I met Veronika Hilská last October during the Bienvenue Arts and Crafts Fair. Veronika, who studied jewelry design at the Academy of Applied Arts in Prague, was selling handcrafted accessories with a group of Czech and French artists in Prague’s picturesque, baroque Malá Strana district. Veronika’s unique pieces are characterized by organic shapes and rich color. Her enamel jewelry uses painterly techniques that make earrings and pendants into wearable works of art.
When Veronika told me that she teaches jewelry-making classes in her studio, I jumped at the opportunity to study under such a skilled artist. I’ve been taking classes with Veronika since the fall, making the trek to her workshop in the evenings after work. The process of learning basic metalsmithing, wirewrapping, and enameling techniques has given me an even greater appreciation for the complexity of Veronika’s craft.
Veronika was kind enough to answer my questions about her craft and her inspirations for Herb and Lace.
When did you get your start making jewelry?
I studied at an arts school, where we tried many media: drawing, painting, nearly all of the classical techniques of printing, modeling in clay, working with paper, and graphic design.
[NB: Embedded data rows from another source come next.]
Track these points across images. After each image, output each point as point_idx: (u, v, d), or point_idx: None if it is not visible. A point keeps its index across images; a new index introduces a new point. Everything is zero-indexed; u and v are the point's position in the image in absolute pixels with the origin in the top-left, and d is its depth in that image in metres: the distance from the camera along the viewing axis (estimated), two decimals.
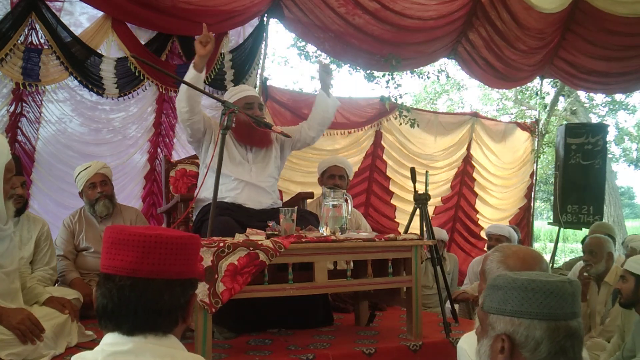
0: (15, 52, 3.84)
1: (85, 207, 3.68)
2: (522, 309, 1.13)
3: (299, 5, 4.96)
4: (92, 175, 3.58)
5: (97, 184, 3.59)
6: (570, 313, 1.13)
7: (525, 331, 1.13)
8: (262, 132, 3.29)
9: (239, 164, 3.28)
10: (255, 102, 3.36)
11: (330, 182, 3.94)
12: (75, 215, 3.69)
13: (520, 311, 1.13)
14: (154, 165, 4.72)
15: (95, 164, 3.66)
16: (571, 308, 1.13)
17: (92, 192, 3.58)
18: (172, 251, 1.20)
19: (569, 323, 1.12)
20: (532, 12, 5.63)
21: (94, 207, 3.60)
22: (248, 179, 3.26)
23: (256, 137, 3.32)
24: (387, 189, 6.22)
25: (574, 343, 1.13)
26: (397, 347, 2.76)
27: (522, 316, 1.13)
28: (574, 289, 1.15)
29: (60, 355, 2.50)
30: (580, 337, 1.15)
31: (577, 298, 1.15)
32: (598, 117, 12.74)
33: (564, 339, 1.11)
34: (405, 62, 5.71)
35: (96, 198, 3.58)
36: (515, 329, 1.14)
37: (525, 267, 1.61)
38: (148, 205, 4.72)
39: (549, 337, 1.11)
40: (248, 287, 2.47)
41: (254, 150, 3.37)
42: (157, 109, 4.68)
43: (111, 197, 3.68)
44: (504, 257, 1.65)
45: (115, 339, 1.19)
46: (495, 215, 7.07)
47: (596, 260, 3.70)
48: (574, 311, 1.14)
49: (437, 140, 6.50)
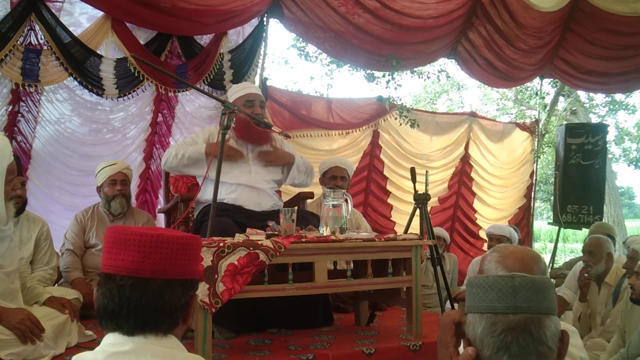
0: (14, 52, 3.84)
1: (101, 204, 3.71)
2: (469, 304, 1.17)
3: (299, 4, 4.96)
4: (115, 172, 3.64)
5: (118, 182, 3.64)
6: (511, 307, 1.12)
7: (471, 328, 1.16)
8: (261, 130, 3.28)
9: (239, 164, 3.27)
10: (256, 99, 3.34)
11: (331, 183, 3.94)
12: (88, 210, 3.72)
13: (468, 306, 1.18)
14: (149, 163, 4.75)
15: (120, 163, 3.74)
16: (512, 302, 1.12)
17: (111, 188, 3.63)
18: (173, 251, 1.20)
19: (508, 317, 1.12)
20: (530, 11, 5.63)
21: (110, 204, 3.64)
22: (247, 181, 3.24)
23: (255, 134, 3.29)
24: (384, 188, 6.24)
25: (518, 337, 1.11)
26: (397, 347, 2.76)
27: (469, 310, 1.17)
28: (516, 283, 1.14)
29: (60, 355, 2.49)
30: (530, 332, 1.11)
31: (519, 292, 1.13)
32: (598, 117, 12.75)
33: (502, 333, 1.11)
34: (406, 62, 5.72)
35: (114, 195, 3.63)
36: (467, 326, 1.17)
37: (524, 267, 1.60)
38: (141, 202, 4.79)
39: (488, 333, 1.12)
40: (248, 287, 2.47)
41: (255, 149, 3.36)
42: (155, 109, 4.70)
43: (128, 198, 3.74)
44: (502, 257, 1.65)
45: (115, 339, 1.19)
46: (494, 215, 7.07)
47: (596, 261, 3.69)
48: (517, 305, 1.12)
49: (433, 140, 6.51)
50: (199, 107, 4.83)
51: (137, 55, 3.87)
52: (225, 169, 2.98)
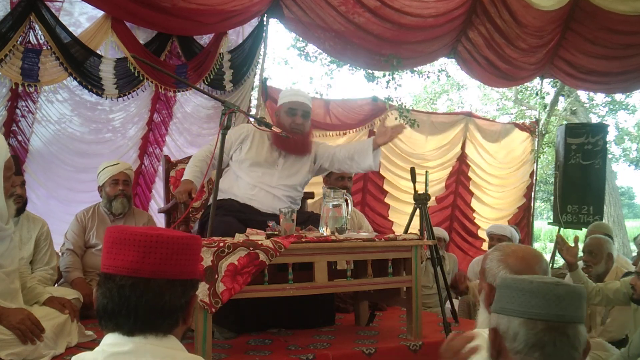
0: (14, 52, 3.84)
1: (102, 203, 3.71)
2: (507, 307, 1.17)
3: (299, 4, 4.96)
4: (117, 172, 3.64)
5: (120, 182, 3.65)
6: (554, 315, 1.12)
7: (507, 322, 1.17)
8: (300, 140, 3.27)
9: (264, 167, 3.26)
10: (299, 108, 3.30)
11: (339, 184, 3.92)
12: (89, 210, 3.72)
13: (505, 308, 1.17)
14: (143, 159, 4.79)
15: (122, 163, 3.75)
16: (555, 310, 1.12)
17: (113, 188, 3.63)
18: (173, 251, 1.19)
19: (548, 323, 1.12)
20: (531, 10, 5.63)
21: (112, 203, 3.64)
22: (267, 185, 3.22)
23: (291, 143, 3.26)
24: (381, 188, 6.26)
25: (556, 339, 1.11)
26: (397, 347, 2.76)
27: (505, 313, 1.17)
28: (560, 291, 1.13)
29: (60, 355, 2.49)
30: (569, 338, 1.12)
31: (563, 300, 1.13)
32: (598, 117, 12.74)
33: (542, 331, 1.12)
34: (406, 61, 5.72)
35: (116, 195, 3.63)
36: (499, 321, 1.18)
37: (525, 266, 1.60)
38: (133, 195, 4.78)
39: (526, 328, 1.13)
40: (248, 287, 2.47)
41: (287, 157, 3.33)
42: (151, 107, 4.71)
43: (129, 198, 3.75)
44: (504, 256, 1.65)
45: (115, 339, 1.19)
46: (492, 215, 7.07)
47: (596, 261, 3.69)
48: (559, 314, 1.12)
49: (428, 139, 6.52)
50: (197, 106, 4.84)
51: (137, 55, 3.87)
52: (252, 167, 3.18)
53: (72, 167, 4.35)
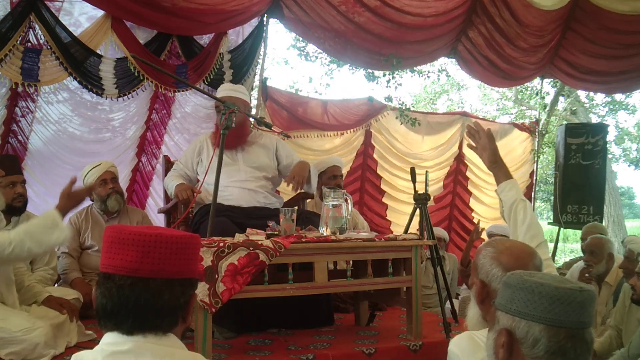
0: (14, 52, 3.84)
1: (95, 205, 3.71)
2: (526, 311, 1.13)
3: (299, 4, 4.96)
4: (103, 172, 3.63)
5: (108, 180, 3.65)
6: (576, 322, 1.10)
7: (525, 327, 1.13)
8: (236, 132, 3.25)
9: (228, 165, 3.31)
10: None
11: (332, 183, 3.95)
12: (82, 213, 3.71)
13: (524, 312, 1.13)
14: (140, 157, 4.83)
15: (105, 163, 3.73)
16: (577, 317, 1.10)
17: (103, 188, 3.63)
18: (172, 250, 1.19)
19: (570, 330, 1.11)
20: (531, 9, 5.61)
21: (106, 203, 3.64)
22: (237, 181, 3.33)
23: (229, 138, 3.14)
24: (379, 188, 6.26)
25: (576, 345, 1.10)
26: (397, 347, 2.76)
27: (524, 317, 1.13)
28: (584, 297, 1.11)
29: (60, 354, 2.50)
30: (586, 342, 1.11)
31: (586, 307, 1.11)
32: (598, 117, 12.73)
33: (564, 339, 1.10)
34: (406, 61, 5.72)
35: (108, 193, 3.63)
36: (517, 325, 1.14)
37: (519, 263, 1.59)
38: (130, 192, 4.85)
39: (548, 335, 1.10)
40: (248, 287, 2.46)
41: (242, 150, 3.44)
42: (150, 106, 4.72)
43: (122, 194, 3.75)
44: (497, 253, 1.63)
45: (114, 338, 1.18)
46: (491, 214, 7.05)
47: (597, 261, 3.69)
48: (581, 320, 1.11)
49: (424, 139, 6.51)
50: (197, 106, 4.84)
51: (137, 55, 3.87)
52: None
53: (71, 166, 4.34)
I very much enjoyed painting, but unless I left them unfinished, there always came a point when I realized that I’d just spoiled my paintings. With jewelry and objects this problem doesn’t occur. The studio I applied to was offering not only work on jewelry, but also all sorts of three-dimensional objects, which attracted me at the time. I really started working properly on jewelry-making after graduating.
When I was accepted to the Metal and Jewelry studio at the Academy of Applied Arts, most of the works I brought to show were paintings. They told me that I could use painting in an enameling technique, and that sounded great to me. I enhanced my experience by learning other techniques during an exchange stay in Finland. I could really develop my enameling work only after I bought my own enameling kiln, when I was out of school. First I liked to “play” with the enamel; I found some new techniques by experiment. Someone saw it and asked me to make a collection for a selling event accompanying a classical music festival. These were handmade, but simple shapes “decorated” with enamel.
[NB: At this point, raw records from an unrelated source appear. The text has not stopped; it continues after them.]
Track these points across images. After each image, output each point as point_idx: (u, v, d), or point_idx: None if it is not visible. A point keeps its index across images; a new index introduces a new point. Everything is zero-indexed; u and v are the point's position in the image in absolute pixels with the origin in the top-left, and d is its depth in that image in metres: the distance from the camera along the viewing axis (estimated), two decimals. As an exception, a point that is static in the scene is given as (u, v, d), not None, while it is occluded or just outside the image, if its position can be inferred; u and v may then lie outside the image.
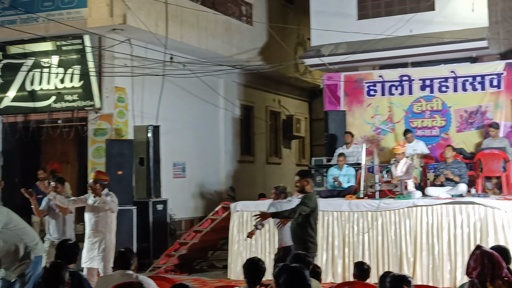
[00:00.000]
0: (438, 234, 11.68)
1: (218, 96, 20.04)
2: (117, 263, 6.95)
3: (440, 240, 11.65)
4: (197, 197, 19.17)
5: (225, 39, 18.83)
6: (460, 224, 11.56)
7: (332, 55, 17.47)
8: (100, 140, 16.10)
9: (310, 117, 26.00)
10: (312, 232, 9.37)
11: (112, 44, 16.00)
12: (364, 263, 8.39)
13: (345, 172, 14.08)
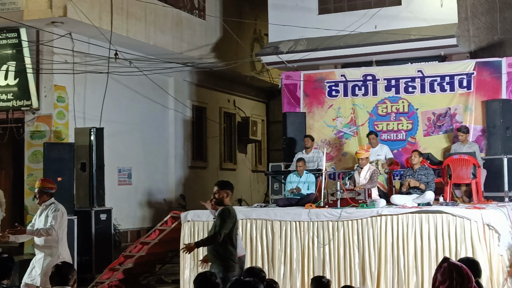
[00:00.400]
0: (403, 245, 11.75)
1: (167, 96, 19.99)
2: (53, 278, 6.87)
3: (406, 251, 11.72)
4: (144, 206, 19.10)
5: (175, 34, 18.79)
6: (427, 235, 11.64)
7: (291, 52, 17.54)
8: (37, 144, 15.96)
9: (268, 119, 26.06)
10: (233, 250, 9.30)
11: (51, 39, 15.89)
12: (323, 277, 8.38)
13: (305, 179, 14.10)
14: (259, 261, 12.67)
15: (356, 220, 12.13)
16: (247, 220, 12.85)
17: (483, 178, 14.08)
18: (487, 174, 14.22)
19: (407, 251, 11.72)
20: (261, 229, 12.75)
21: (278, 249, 12.59)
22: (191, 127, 21.56)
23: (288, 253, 12.52)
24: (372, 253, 11.96)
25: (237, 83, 23.09)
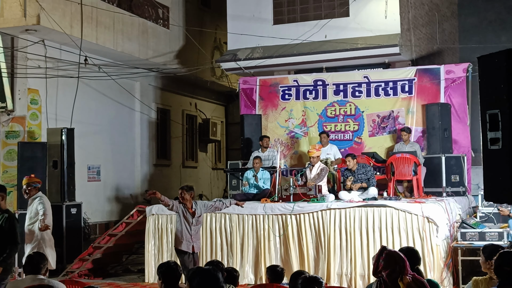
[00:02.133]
0: (351, 236, 11.83)
1: (134, 99, 19.87)
2: (26, 267, 6.78)
3: (353, 242, 11.79)
4: (112, 201, 18.95)
5: (141, 41, 18.68)
6: (372, 227, 11.73)
7: (248, 59, 17.54)
8: (12, 143, 15.76)
9: (226, 121, 26.03)
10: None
11: (25, 45, 15.68)
12: (278, 266, 8.41)
13: (261, 176, 14.11)
14: (218, 252, 12.67)
15: (308, 214, 12.20)
16: (207, 213, 12.80)
17: (423, 175, 14.22)
18: (427, 171, 14.35)
19: (354, 242, 11.81)
20: (220, 222, 12.75)
21: (236, 241, 12.59)
22: (156, 128, 21.44)
23: (246, 244, 12.54)
24: (322, 244, 12.03)
25: (198, 87, 23.02)
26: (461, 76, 15.42)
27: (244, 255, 12.54)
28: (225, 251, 12.66)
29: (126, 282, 13.07)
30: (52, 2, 15.19)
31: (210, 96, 24.51)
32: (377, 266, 5.62)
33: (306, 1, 17.51)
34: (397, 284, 5.50)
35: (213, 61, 20.99)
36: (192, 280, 5.63)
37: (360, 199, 12.64)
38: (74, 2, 15.88)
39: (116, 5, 17.79)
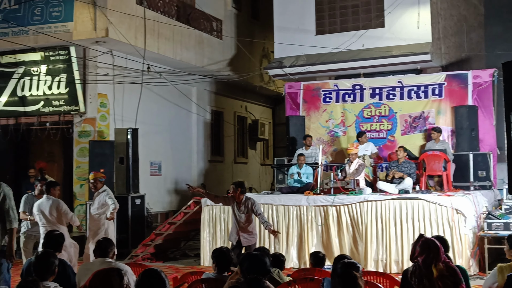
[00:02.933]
0: (386, 226, 11.73)
1: (191, 102, 19.95)
2: (96, 251, 6.85)
3: (388, 231, 11.69)
4: (172, 193, 19.06)
5: (197, 51, 18.74)
6: (405, 217, 11.61)
7: (293, 66, 17.48)
8: (84, 141, 15.95)
9: (273, 121, 25.97)
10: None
11: (96, 55, 15.84)
12: (320, 252, 8.36)
13: (304, 171, 14.06)
14: (266, 239, 12.63)
15: (347, 205, 12.12)
16: (256, 205, 12.81)
17: (452, 170, 14.03)
18: (456, 167, 14.15)
19: (388, 231, 11.70)
20: (268, 212, 12.71)
21: (282, 229, 12.55)
22: (210, 128, 21.50)
23: (291, 232, 12.50)
24: (360, 232, 11.95)
25: (248, 91, 23.04)
26: (487, 81, 15.16)
27: (289, 242, 12.50)
28: (272, 238, 12.61)
29: (184, 265, 13.13)
30: (119, 16, 15.32)
31: (259, 100, 24.49)
32: (414, 252, 5.55)
33: (346, 14, 17.39)
34: (430, 270, 5.42)
35: (262, 68, 20.95)
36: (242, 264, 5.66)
37: (396, 190, 12.53)
38: (138, 16, 16.00)
39: (175, 18, 17.88)
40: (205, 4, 19.56)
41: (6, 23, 15.62)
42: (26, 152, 18.00)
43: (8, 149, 17.55)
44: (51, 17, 15.39)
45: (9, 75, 16.35)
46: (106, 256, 6.72)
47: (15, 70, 16.24)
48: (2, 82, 16.45)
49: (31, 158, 17.86)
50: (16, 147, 17.63)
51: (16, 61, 16.11)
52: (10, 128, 16.94)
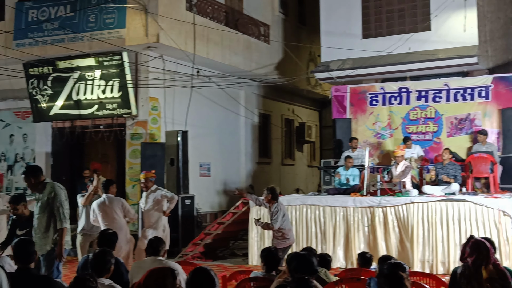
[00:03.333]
0: (432, 227, 11.59)
1: (239, 105, 20.02)
2: (148, 250, 6.91)
3: (434, 232, 11.55)
4: (220, 194, 19.16)
5: (245, 55, 18.80)
6: (451, 219, 11.46)
7: (339, 70, 17.39)
8: (136, 143, 16.13)
9: (320, 124, 25.90)
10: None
11: (147, 60, 16.02)
12: (367, 252, 8.31)
13: (351, 173, 13.99)
14: (313, 239, 12.61)
15: (393, 207, 12.01)
16: (304, 205, 12.82)
17: (499, 173, 13.80)
18: (503, 169, 13.93)
19: (435, 232, 11.56)
20: (315, 213, 12.68)
21: (329, 230, 12.50)
22: (258, 131, 21.55)
23: (337, 233, 12.45)
24: (406, 233, 11.83)
25: (295, 95, 23.01)
26: (535, 83, 14.89)
27: (336, 242, 12.45)
28: (319, 238, 12.60)
29: (232, 264, 13.17)
30: (169, 23, 15.46)
31: (305, 103, 24.45)
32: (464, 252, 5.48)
33: (392, 17, 17.25)
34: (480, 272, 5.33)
35: (308, 72, 20.91)
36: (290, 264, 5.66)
37: (442, 194, 12.35)
38: (188, 22, 16.13)
39: (224, 24, 17.98)
40: (253, 9, 19.62)
41: (62, 30, 15.90)
42: (81, 153, 18.31)
43: (64, 151, 17.88)
44: (104, 24, 15.62)
45: (65, 80, 16.65)
46: (158, 254, 6.79)
47: (70, 75, 16.52)
48: (59, 86, 16.76)
49: (86, 160, 18.17)
50: (72, 149, 17.95)
51: (72, 66, 16.38)
52: (66, 131, 17.28)
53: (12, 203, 8.46)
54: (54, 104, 16.87)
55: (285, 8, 22.18)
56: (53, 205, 7.82)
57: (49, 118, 17.18)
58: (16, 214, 8.40)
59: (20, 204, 8.35)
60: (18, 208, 8.31)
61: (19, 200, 8.43)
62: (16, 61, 16.44)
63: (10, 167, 18.43)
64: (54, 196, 7.83)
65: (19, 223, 8.37)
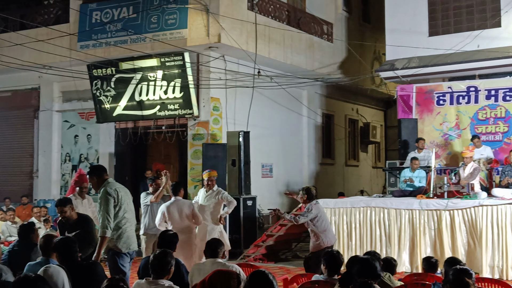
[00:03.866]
0: (502, 231, 11.30)
1: (301, 105, 19.97)
2: (206, 252, 6.95)
3: (504, 236, 11.26)
4: (283, 195, 19.05)
5: (308, 54, 18.74)
6: (523, 223, 11.16)
7: (405, 69, 17.15)
8: (197, 144, 16.28)
9: (385, 124, 25.63)
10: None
11: (208, 60, 16.14)
12: (432, 257, 8.16)
13: (417, 174, 13.78)
14: (378, 242, 12.47)
15: (461, 210, 11.77)
16: (368, 207, 12.70)
17: None
18: None
19: (505, 236, 11.28)
20: (379, 215, 12.54)
21: (394, 233, 12.34)
22: (321, 131, 21.46)
23: (403, 236, 12.27)
24: (474, 237, 11.58)
25: (359, 94, 22.82)
26: None
27: (401, 246, 12.28)
28: (384, 241, 12.44)
29: (294, 267, 13.13)
30: (231, 23, 15.55)
31: (370, 102, 24.22)
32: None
33: (460, 14, 16.90)
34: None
35: (373, 71, 20.71)
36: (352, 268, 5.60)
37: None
38: (250, 22, 16.18)
39: (286, 23, 17.97)
40: (315, 8, 19.54)
41: (124, 31, 16.19)
42: (143, 154, 18.60)
43: (126, 151, 18.20)
44: (166, 25, 15.83)
45: (127, 81, 16.95)
46: (216, 256, 6.81)
47: (133, 76, 16.81)
48: (122, 87, 17.08)
49: (149, 160, 18.44)
50: (134, 150, 18.25)
51: (134, 67, 16.66)
52: (128, 131, 17.59)
53: (59, 205, 8.55)
54: (117, 105, 17.20)
55: (349, 6, 22.02)
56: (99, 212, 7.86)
57: (113, 118, 17.52)
58: (64, 216, 8.52)
59: (67, 207, 8.48)
60: (66, 210, 8.44)
61: (65, 203, 8.56)
62: (80, 62, 16.83)
63: (75, 168, 18.86)
64: (101, 201, 7.83)
65: (68, 225, 8.50)
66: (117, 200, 7.83)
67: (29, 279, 4.79)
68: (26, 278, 4.83)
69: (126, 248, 7.91)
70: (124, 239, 7.89)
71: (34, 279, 4.80)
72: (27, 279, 4.79)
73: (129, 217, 8.00)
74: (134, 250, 8.09)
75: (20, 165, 20.03)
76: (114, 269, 7.90)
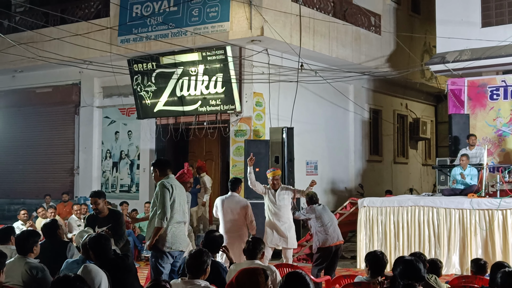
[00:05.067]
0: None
1: (348, 100, 19.86)
2: (245, 252, 6.93)
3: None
4: (328, 193, 19.07)
5: (354, 47, 18.62)
6: None
7: (456, 61, 16.90)
8: (240, 140, 16.32)
9: (436, 120, 25.34)
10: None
11: (251, 54, 16.17)
12: (481, 259, 8.04)
13: (468, 172, 13.58)
14: (426, 243, 12.34)
15: (514, 209, 11.55)
16: (416, 206, 12.58)
17: None
18: None
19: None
20: (428, 215, 12.40)
21: (443, 233, 12.19)
22: (368, 127, 21.33)
23: (452, 237, 12.12)
24: (528, 239, 11.36)
25: (408, 88, 22.58)
26: None
27: (451, 247, 12.13)
28: (433, 242, 12.31)
29: (339, 267, 13.03)
30: (274, 15, 15.53)
31: (420, 97, 23.95)
32: None
33: (514, 3, 16.60)
34: None
35: (423, 64, 20.45)
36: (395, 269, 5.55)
37: None
38: (293, 14, 16.14)
39: (332, 15, 17.87)
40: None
41: (165, 25, 16.32)
42: (185, 150, 18.73)
43: (167, 147, 18.34)
44: (208, 18, 15.89)
45: (168, 76, 17.08)
46: (255, 257, 6.76)
47: (174, 70, 16.93)
48: (162, 82, 17.22)
49: (190, 157, 18.56)
50: (176, 146, 18.39)
51: (175, 62, 16.77)
52: (170, 127, 17.72)
53: (94, 196, 8.77)
54: (158, 100, 17.35)
55: (398, -4, 21.83)
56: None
57: (153, 114, 17.68)
58: (96, 208, 8.72)
59: (101, 199, 8.72)
60: (99, 202, 8.68)
61: (100, 195, 8.82)
62: (120, 57, 17.02)
63: (116, 164, 19.11)
64: (157, 194, 8.18)
65: (98, 219, 8.72)
66: (171, 195, 8.15)
67: (68, 279, 4.90)
68: (66, 278, 4.93)
69: (168, 247, 8.13)
70: (168, 237, 8.14)
71: (73, 279, 4.90)
72: (66, 279, 4.90)
73: (178, 217, 8.26)
74: (178, 250, 8.27)
75: (60, 161, 20.39)
76: (152, 267, 8.08)
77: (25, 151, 20.87)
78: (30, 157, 20.80)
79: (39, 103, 20.81)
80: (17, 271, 6.64)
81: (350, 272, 12.55)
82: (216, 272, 6.68)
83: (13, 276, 6.61)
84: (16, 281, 6.58)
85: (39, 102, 20.81)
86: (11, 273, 6.62)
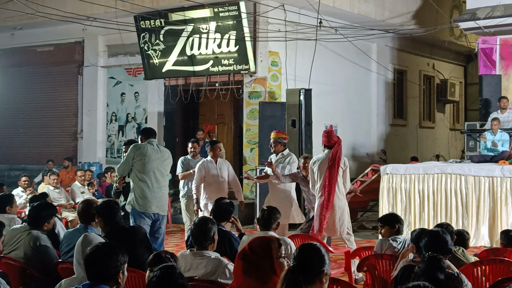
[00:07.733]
0: None
1: (370, 60, 19.73)
2: (259, 221, 6.88)
3: None
4: (348, 159, 18.70)
5: (378, 3, 18.43)
6: None
7: (488, 18, 16.69)
8: (254, 103, 16.28)
9: (465, 81, 25.16)
10: None
11: (267, 10, 16.03)
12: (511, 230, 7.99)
13: (499, 137, 13.50)
14: (453, 213, 12.29)
15: (549, 177, 11.48)
16: (443, 174, 12.49)
17: None
18: None
19: None
20: (455, 183, 12.33)
21: (472, 203, 12.13)
22: (392, 89, 21.21)
23: (482, 207, 12.05)
24: None
25: (436, 47, 22.40)
26: None
27: (479, 217, 12.07)
28: (460, 212, 12.25)
29: (360, 238, 13.09)
30: (291, -33, 15.39)
31: (448, 56, 23.74)
32: None
33: (553, -46, 16.32)
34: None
35: (452, 21, 20.22)
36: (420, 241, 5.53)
37: None
38: (313, -34, 15.96)
39: (354, -33, 17.69)
40: (387, -50, 19.15)
41: (175, -22, 16.21)
42: (195, 113, 18.71)
43: (177, 110, 18.35)
44: (220, -30, 15.77)
45: (178, 34, 16.99)
46: (269, 227, 6.68)
47: (184, 28, 16.82)
48: (171, 40, 17.14)
49: (201, 120, 18.56)
50: (185, 109, 18.38)
51: (185, 19, 16.66)
52: (179, 89, 17.68)
53: (128, 144, 9.78)
54: (167, 60, 17.29)
55: None
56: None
57: (162, 75, 17.65)
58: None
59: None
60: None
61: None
62: (127, 14, 16.92)
63: (122, 128, 19.15)
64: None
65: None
66: (139, 155, 8.98)
67: (160, 257, 5.21)
68: (158, 256, 5.25)
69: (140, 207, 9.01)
70: (138, 199, 9.00)
71: (166, 257, 5.26)
72: (159, 257, 5.21)
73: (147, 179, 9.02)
74: (152, 212, 9.05)
75: (63, 125, 20.45)
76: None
77: (25, 114, 20.94)
78: (31, 121, 20.87)
79: (40, 62, 20.78)
80: (20, 243, 6.72)
81: (371, 244, 12.57)
82: (229, 243, 6.70)
83: (17, 247, 6.72)
84: (20, 254, 6.70)
85: (40, 61, 20.78)
86: (15, 244, 6.72)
I like enamel most because of the wide variety of colors one can use. The process itself is very exciting, especially when I’m using some of my techniques, or trying something new. You put something into the kiln, and what comes out is totally different from what you imagined. Taking a piece out of the kiln can be almost magical. When you open the door of the glowing bright orange kiln, take out the piece, and leave it to cool down, the colors fade from bright orange to very dark. Only then do the true colors start bleeding through.
How would you describe your jewelry-making style?
I am still developing my style. I have a lot of work done, but even more is in front of me. When I started teaching jewelry classes, I had to explore a wide variety of techniques. Each one of the techniques is interesting and inspirational in its own way, but they kind of disintegrated my style. Nevertheless, I believe that within some horizon of time, my work will be more legible. It will be more clear how the things relate to each other, and what the source of inspiration was. I prefer more ornamental and organic to minimalistic, cold design styles, but it must be original.
Where do you look for inspiration in your work?
If I had to use one word I would probably say nature. Nature is the magician humans can’t compete with. It is endlessly inspirational. But I also like to be inspired by architecture, and ethnic or ancient jewelry. But, as I described earlier, many times the look of a piece is defined by an accident.
Which artists or designers do you admire, and why?
Of course I have many favorites, but in this particular field, it’s difficult to keep up. I remember once at school, I came across some works by Christianne Föerster and I could say that influenced me back then, because I didn’t know that jewelry could look like this. Her jewelry looked quite fragile and very intriguing–like mysterious talismans of personal mythology. Then I recently found some new works by Giovanni Corvaja, who’s using thin golden wires to make jewelry that resembles fur. Weaving golden wire is associated with fairy tales, which often deal with the ambiguity of values. I also recently discovered Ute Kolar, Jacqueline Ryan and objects by Junko Mori.
What are a couple of your favorite spots in Prague?
I like higher places, spots alongside the river, and the islands. I also like watertowers and gardens. I like the iron bridge, and the riverbank nearby is my favorite.
What is your favorite place to take visitors in the city?
It depends on the kind of visitor. Probably St. Vitus cathedral and St. Nicholas. I like the Royal Gardens a lot and the singing fountain. But I also like places that are off the usual touristic routes, but just by them. They are astonishingly quiet, as if they were forgotten by the rest of the world. You feel like you are in a village. I like this a lot about Prague, but I’m afraid it won’t take long until every inch of the central town will be used up. Lots of these places already have been changed, or are no longer accessible.